* _YOUR GOAL_:
Using the material below, return exactly the lines between the one holding "52200 Utilities |" and the one holding "53900 Misc Supplies", inclusive, and no others.

DATASET EXTRACT section start

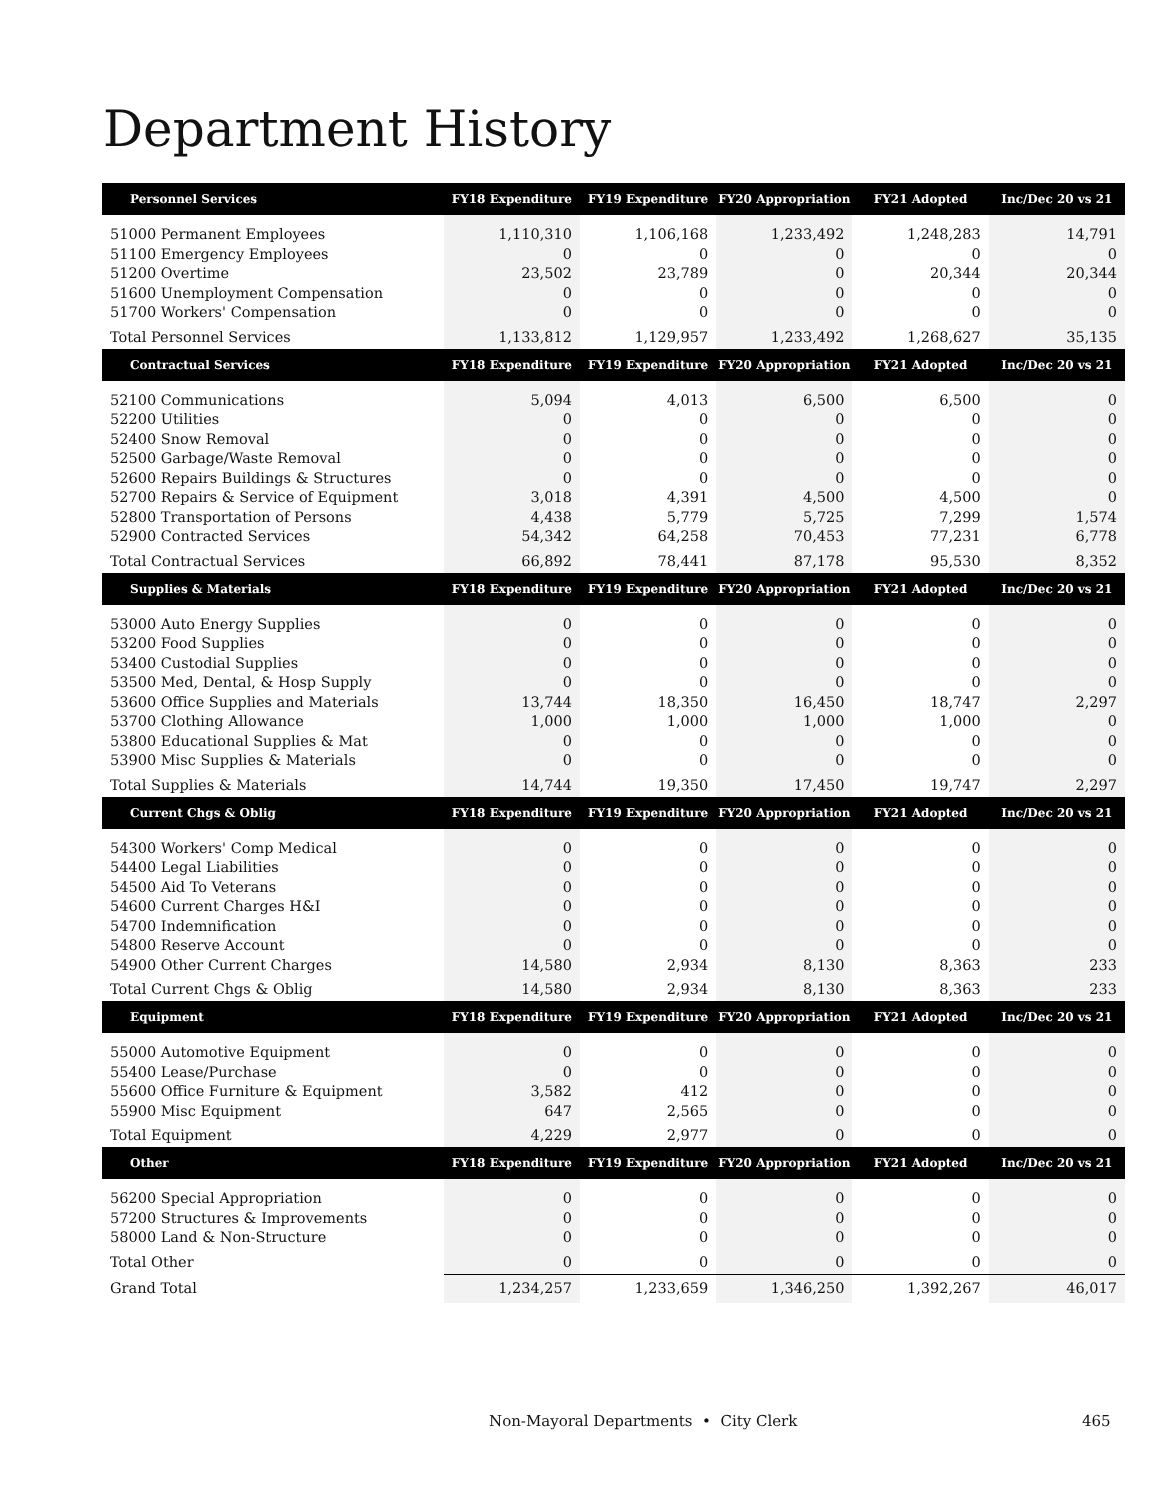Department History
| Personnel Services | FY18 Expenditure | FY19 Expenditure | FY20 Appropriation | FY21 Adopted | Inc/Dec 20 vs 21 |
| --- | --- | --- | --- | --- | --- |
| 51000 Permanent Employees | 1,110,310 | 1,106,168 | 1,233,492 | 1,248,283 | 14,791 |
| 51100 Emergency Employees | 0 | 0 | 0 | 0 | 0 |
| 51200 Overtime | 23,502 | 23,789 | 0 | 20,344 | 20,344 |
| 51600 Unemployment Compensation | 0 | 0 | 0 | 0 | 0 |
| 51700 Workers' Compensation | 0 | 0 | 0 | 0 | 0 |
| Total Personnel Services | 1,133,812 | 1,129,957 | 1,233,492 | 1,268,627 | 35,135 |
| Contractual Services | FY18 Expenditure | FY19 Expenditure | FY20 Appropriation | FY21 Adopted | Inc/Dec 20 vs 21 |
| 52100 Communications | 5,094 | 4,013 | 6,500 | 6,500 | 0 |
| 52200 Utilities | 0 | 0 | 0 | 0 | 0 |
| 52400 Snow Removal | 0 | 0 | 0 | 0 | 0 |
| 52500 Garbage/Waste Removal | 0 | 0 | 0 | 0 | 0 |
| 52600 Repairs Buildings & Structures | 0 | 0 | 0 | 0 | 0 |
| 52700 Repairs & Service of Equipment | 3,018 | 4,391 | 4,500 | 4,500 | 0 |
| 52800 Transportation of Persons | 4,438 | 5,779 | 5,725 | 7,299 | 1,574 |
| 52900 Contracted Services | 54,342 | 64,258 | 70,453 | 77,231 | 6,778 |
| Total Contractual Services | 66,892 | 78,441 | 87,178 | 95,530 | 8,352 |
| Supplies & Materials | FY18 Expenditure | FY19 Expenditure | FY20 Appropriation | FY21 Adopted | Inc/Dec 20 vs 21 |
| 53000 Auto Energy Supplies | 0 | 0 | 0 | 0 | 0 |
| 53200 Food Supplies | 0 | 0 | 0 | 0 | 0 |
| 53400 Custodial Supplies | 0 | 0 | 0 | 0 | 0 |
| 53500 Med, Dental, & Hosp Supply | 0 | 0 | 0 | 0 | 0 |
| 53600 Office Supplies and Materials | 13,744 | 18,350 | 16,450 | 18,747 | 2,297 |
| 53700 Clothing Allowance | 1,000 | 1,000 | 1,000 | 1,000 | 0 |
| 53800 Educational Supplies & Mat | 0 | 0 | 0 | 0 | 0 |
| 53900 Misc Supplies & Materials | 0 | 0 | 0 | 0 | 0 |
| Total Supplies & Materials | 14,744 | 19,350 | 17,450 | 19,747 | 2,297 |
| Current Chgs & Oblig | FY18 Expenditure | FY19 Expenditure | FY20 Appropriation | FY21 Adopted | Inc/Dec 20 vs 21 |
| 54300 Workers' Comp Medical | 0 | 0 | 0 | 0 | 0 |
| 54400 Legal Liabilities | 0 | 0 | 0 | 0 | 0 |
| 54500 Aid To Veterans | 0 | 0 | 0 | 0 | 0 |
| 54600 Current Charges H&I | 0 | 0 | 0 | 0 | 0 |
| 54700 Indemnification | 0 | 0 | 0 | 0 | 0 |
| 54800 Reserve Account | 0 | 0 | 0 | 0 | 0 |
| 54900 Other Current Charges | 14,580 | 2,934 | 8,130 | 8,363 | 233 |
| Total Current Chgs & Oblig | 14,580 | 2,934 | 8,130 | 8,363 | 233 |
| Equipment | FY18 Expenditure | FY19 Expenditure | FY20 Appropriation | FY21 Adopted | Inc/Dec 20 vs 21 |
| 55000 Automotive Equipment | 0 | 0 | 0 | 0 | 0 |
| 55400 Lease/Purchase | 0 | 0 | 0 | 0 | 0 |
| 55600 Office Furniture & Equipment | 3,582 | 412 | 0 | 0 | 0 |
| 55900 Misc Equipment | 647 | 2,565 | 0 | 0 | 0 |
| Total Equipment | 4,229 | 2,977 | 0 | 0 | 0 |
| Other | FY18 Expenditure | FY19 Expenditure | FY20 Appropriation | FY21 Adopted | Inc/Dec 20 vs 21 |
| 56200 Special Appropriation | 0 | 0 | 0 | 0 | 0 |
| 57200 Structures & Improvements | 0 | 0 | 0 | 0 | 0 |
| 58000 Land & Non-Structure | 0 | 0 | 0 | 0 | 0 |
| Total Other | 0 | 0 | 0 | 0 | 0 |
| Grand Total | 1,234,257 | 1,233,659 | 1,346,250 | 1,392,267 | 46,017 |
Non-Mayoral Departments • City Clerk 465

DATASET EXTRACT section end

* _RESULT FOR THIS TASK_:
| 52200 Utilities | 0 | 0 | 0 | 0 | 0 |
| 52400 Snow Removal | 0 | 0 | 0 | 0 | 0 |
| 52500 Garbage/Waste Removal | 0 | 0 | 0 | 0 | 0 |
| 52600 Repairs Buildings & Structures | 0 | 0 | 0 | 0 | 0 |
| 52700 Repairs & Service of Equipment | 3,018 | 4,391 | 4,500 | 4,500 | 0 |
| 52800 Transportation of Persons | 4,438 | 5,779 | 5,725 | 7,299 | 1,574 |
| 52900 Contracted Services | 54,342 | 64,258 | 70,453 | 77,231 | 6,778 |
| Total Contractual Services | 66,892 | 78,441 | 87,178 | 95,530 | 8,352 |
| Supplies & Materials | FY18 Expenditure | FY19 Expenditure | FY20 Appropriation | FY21 Adopted | Inc/Dec 20 vs 21 |
| 53000 Auto Energy Supplies | 0 | 0 | 0 | 0 | 0 |
| 53200 Food Supplies | 0 | 0 | 0 | 0 | 0 |
| 53400 Custodial Supplies | 0 | 0 | 0 | 0 | 0 |
| 53500 Med, Dental, & Hosp Supply | 0 | 0 | 0 | 0 | 0 |
| 53600 Office Supplies and Materials | 13,744 | 18,350 | 16,450 | 18,747 | 2,297 |
| 53700 Clothing Allowance | 1,000 | 1,000 | 1,000 | 1,000 | 0 |
| 53800 Educational Supplies & Mat | 0 | 0 | 0 | 0 | 0 |
| 53900 Misc Supplies & Materials | 0 | 0 | 0 | 0 | 0 |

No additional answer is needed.